EXTRACT:
------
Description: album track, Liquid Swords (credited to Genius/GZA); album track, Heavy Mental (credited to Killah Priest)
Label: Geffen/MCA
Release date: 1995; 1998
First heard: 2000

The white image of Christ is really Cesare Borgia
And, uh, the second son of Pope Alexand-uh
The Sixth of Rome, and once the picture was shown
That’s how the devils tricked my dome

A curious case. Liquid Swords is the second solo album from Wu-Tang Clan key man and co-founder GZA (aka The Genius), recorded and released in the hiatus between the first and second Wu-Tang albums in 1995. Like most Wu solo projects, it involves the majority of the Clan and numerous satellites in at least a guest capacity: RZA, Method Man, Ghostface Killah, Inspectah Deck, Raekwon, Ol’ Dirty Bastard, U-God and Masta Killa. It was recorded and produced by RZA.

So what’s the 13th and final track, B.I.B.L.E., all about? Despite a performance credit to GZA/The Genius “featuring” Killah Priest, it is, to all intents and purposes, a solo piece by Priest, then a Wu affiliate but not a full, card-carrying member. The artist born Walter Reed is best known for his group Sunz Of Man, who released two albums in 1998 and 2002. He has since severed ties with the Wu. If this isn’t interesting to you, I hope it at least goes some way to illuminating the complex, internecine, cross-hatched nature of the Wu-Tang family.

Having enrolled the Wu-Tang Clan’s Let My N****s Live into The 143 – for me, a supreme example of teamwork – I’m left with a well twice as deep filled with Wu-Tang solo records. A number are registered classics among the rapuscenti: Tical by Method Man, Only Built 4 Cuban Linx by Raekwon, Supreme Clientele and Fishscale by Ghostface Killah, and GZA’s Liquid Swords, which is where, as they say, we at.

As a long-player, it run on samples from a 1980 martial arts film I have never seen, and am unlikely ever to see, Shogun Assassin. Such snippets of dialogue, usually dubbed into English and badly, are a thread that runs through the entire Wu canon. But no such find a place on B.I.B.L.E., the album’s final track, left off certain formats. Why? Perhaps because it appears to have very little to do with GZA, whose name does not even appear in the song’s credits. Quite what it’s doing on the LP is a mystery to me.

And yet, it makes sense, as it’s nothing like the rest of the album, and it comes at the very end, like the bonus it appears to be. It’s produced by 4th Disciple, an enduring Wu knobsman with prod and co-prod credits on the output of most principal members and the Clan themselves on Wu-Tang Forever (he also turntabled on Enter The Wu-Tang). So, B.I.B.L.E. is canon, but not. Run on a looped rhythm from the final track (apt!) of 1972 Ohio Players LP Pleasure – the eerie, hiccuping, childlike cry is presumably singer Robert Ward, hamming it up – it moves at an unhurried pace, creating a lowdown, smoky vibe, entirely suited to the earnest sermon thereupon.
------
WHAT YOU HAVE TO DO: Write out the stretch of the piece on B.I.B.L.E. from "As a long-player, it" through "mystery to me.". The records that follow have no connection to the text above.
------
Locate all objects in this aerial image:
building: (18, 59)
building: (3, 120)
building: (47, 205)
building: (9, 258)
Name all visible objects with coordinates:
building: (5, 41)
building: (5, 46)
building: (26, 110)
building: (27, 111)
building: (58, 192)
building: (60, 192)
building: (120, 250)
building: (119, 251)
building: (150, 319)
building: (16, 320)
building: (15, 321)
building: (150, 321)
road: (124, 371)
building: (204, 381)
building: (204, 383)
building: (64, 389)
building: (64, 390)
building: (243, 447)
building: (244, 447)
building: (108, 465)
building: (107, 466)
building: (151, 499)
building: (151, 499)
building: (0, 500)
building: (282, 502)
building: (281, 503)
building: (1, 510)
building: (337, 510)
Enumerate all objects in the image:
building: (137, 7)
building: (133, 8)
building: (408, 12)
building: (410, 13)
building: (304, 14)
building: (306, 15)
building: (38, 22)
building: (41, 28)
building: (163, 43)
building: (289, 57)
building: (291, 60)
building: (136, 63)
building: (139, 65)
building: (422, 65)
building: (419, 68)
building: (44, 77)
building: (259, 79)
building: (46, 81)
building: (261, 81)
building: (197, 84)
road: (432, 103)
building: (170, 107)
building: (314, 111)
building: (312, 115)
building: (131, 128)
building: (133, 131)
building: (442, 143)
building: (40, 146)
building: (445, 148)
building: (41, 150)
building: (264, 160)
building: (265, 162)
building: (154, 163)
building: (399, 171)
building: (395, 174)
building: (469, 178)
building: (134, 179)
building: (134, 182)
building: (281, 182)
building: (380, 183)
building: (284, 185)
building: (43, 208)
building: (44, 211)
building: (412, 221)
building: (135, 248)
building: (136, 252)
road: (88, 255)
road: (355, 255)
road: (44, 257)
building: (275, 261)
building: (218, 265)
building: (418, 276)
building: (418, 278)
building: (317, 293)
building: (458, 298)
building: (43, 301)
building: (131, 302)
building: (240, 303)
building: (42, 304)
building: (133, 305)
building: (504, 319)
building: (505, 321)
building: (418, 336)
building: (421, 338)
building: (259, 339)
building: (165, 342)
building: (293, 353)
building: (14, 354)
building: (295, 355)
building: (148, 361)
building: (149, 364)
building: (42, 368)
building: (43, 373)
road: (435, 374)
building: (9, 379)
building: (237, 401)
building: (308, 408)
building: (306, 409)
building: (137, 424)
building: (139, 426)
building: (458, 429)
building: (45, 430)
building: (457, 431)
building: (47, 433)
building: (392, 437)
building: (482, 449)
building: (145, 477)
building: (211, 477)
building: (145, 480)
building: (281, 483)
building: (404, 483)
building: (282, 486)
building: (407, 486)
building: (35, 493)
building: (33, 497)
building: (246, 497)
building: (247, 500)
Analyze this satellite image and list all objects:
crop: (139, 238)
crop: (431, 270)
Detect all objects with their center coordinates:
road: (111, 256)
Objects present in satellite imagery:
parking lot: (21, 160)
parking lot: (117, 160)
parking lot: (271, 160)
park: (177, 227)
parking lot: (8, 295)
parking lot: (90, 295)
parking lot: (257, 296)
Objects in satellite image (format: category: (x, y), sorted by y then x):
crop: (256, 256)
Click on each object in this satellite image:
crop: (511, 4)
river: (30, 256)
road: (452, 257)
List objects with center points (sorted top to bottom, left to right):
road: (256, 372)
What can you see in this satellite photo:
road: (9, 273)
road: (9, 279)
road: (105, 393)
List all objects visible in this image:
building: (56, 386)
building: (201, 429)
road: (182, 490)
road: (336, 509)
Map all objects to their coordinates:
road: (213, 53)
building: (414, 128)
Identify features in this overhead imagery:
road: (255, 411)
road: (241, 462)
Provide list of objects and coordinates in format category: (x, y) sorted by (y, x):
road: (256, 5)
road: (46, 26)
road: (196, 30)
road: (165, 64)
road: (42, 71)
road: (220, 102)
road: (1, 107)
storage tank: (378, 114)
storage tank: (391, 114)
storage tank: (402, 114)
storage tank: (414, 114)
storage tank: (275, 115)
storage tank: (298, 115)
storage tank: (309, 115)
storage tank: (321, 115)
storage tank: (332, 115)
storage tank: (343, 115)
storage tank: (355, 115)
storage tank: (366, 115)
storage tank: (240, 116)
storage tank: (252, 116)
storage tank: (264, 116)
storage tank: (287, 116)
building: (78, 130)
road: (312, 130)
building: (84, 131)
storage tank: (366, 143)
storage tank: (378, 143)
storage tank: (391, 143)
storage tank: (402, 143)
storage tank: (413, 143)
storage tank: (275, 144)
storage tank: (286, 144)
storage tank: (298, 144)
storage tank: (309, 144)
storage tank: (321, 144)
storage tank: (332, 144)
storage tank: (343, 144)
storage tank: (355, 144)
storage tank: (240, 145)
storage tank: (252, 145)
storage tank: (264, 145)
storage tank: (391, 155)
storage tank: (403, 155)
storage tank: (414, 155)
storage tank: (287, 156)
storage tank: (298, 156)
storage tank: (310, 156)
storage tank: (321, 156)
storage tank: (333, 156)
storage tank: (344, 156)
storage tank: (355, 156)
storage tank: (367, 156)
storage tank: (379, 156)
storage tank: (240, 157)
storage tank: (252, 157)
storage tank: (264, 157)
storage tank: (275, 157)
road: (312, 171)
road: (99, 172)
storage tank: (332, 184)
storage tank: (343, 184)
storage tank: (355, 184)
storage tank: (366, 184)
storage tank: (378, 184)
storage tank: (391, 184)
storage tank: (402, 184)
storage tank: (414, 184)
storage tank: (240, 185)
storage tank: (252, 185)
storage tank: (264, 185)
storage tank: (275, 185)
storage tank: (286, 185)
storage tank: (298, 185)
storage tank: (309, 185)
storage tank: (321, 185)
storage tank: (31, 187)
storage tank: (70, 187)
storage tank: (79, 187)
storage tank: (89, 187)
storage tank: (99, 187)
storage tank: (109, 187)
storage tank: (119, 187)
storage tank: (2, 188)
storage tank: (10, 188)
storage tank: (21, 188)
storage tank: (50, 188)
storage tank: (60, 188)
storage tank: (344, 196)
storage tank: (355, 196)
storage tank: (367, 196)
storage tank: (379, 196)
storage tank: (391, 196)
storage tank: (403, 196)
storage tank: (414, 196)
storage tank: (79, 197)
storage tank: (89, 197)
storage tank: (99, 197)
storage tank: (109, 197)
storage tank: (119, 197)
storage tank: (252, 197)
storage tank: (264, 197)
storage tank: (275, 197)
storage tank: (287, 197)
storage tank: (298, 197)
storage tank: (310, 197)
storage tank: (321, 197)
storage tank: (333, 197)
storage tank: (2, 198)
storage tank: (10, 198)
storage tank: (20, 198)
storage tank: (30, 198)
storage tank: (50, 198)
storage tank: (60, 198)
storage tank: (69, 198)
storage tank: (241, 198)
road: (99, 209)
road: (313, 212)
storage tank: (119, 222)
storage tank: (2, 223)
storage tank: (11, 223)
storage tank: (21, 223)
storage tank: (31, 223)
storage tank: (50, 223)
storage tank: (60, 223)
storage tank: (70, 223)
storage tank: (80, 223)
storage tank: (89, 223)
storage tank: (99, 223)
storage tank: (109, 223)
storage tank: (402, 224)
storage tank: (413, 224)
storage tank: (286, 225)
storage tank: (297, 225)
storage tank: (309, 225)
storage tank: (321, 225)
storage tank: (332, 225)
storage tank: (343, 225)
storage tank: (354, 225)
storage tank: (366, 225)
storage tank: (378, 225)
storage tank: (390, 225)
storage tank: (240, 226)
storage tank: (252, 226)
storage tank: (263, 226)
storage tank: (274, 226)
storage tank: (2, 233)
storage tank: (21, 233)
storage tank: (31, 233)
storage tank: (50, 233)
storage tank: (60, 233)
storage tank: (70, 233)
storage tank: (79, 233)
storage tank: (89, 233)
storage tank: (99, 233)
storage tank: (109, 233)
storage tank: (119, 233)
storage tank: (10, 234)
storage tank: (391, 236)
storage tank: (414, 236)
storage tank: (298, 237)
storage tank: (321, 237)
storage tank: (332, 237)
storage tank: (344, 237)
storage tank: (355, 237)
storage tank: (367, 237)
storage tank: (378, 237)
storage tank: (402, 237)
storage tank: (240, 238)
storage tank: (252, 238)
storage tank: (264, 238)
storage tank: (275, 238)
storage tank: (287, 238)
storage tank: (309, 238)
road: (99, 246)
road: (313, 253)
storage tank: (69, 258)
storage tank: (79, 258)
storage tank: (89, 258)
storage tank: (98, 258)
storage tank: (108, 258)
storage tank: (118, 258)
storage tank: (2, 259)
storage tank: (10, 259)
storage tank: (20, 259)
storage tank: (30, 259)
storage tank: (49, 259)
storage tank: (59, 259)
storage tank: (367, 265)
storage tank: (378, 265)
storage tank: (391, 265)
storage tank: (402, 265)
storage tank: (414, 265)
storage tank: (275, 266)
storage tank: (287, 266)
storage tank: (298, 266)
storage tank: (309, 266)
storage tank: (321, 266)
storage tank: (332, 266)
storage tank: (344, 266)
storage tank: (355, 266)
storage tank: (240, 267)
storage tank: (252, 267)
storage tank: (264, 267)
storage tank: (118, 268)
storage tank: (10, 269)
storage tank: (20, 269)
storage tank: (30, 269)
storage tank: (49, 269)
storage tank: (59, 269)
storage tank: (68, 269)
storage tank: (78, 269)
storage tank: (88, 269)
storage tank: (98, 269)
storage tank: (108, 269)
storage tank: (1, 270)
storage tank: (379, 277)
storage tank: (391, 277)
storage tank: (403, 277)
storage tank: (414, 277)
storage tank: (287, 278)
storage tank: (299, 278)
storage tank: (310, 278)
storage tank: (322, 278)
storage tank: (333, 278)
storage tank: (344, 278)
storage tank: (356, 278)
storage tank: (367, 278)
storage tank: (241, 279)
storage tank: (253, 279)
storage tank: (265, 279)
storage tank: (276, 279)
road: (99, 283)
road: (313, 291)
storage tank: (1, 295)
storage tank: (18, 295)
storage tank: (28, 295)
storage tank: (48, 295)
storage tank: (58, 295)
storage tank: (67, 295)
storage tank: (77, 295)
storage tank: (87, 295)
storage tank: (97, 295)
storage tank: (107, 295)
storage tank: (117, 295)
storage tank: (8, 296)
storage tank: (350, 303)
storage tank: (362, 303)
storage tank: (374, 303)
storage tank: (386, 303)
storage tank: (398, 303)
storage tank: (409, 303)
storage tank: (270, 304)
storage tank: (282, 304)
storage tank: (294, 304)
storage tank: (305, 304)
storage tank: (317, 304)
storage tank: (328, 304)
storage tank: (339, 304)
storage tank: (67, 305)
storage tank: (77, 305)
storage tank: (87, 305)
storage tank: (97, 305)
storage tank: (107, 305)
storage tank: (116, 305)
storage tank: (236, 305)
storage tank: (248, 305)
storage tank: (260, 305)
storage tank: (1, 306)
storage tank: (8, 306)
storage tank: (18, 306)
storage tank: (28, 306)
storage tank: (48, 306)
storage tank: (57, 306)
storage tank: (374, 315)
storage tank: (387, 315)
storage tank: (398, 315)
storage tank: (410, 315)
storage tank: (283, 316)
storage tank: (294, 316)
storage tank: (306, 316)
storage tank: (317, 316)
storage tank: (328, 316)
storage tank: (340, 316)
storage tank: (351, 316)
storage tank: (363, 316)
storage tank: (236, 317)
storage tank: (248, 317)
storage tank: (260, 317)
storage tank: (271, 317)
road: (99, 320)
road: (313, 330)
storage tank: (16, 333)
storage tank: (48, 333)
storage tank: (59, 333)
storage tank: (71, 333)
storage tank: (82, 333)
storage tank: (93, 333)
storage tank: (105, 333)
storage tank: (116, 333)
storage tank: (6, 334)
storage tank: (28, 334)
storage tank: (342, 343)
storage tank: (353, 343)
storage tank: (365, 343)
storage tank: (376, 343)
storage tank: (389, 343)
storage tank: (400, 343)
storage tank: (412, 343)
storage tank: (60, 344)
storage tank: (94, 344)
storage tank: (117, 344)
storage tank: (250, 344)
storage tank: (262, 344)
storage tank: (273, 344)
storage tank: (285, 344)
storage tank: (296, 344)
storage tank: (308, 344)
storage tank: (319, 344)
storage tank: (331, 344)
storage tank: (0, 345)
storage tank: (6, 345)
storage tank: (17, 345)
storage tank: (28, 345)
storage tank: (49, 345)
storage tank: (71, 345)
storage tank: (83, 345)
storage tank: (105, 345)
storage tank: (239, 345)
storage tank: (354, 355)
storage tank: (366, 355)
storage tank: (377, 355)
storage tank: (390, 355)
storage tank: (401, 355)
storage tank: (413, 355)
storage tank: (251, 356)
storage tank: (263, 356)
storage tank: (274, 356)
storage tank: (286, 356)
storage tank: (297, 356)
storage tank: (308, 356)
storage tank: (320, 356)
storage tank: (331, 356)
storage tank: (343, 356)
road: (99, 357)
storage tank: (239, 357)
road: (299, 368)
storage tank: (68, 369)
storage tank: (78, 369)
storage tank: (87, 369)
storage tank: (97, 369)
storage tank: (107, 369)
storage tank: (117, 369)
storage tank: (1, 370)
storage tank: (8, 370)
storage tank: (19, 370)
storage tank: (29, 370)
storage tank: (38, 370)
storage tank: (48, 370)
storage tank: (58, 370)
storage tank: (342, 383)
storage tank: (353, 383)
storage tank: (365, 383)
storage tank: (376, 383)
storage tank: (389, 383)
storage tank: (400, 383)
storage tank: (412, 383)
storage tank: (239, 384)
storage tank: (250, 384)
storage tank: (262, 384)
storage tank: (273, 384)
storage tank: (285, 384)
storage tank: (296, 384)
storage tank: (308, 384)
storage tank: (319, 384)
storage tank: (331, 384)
------
RESULT:
As a long-player, it run on samples from a 1980 martial arts film I have never seen, and am unlikely ever to see, Shogun Assassin. Such snippets of dialogue, usually dubbed into English and badly, are a thread that runs through the entire Wu canon. But no such find a place on B.I.B.L.E., the album’s final track, left off certain formats. Why? Perhaps because it appears to have very little to do with GZA, whose name does not even appear in the song’s credits. Quite what it’s doing on the LP is a mystery to me.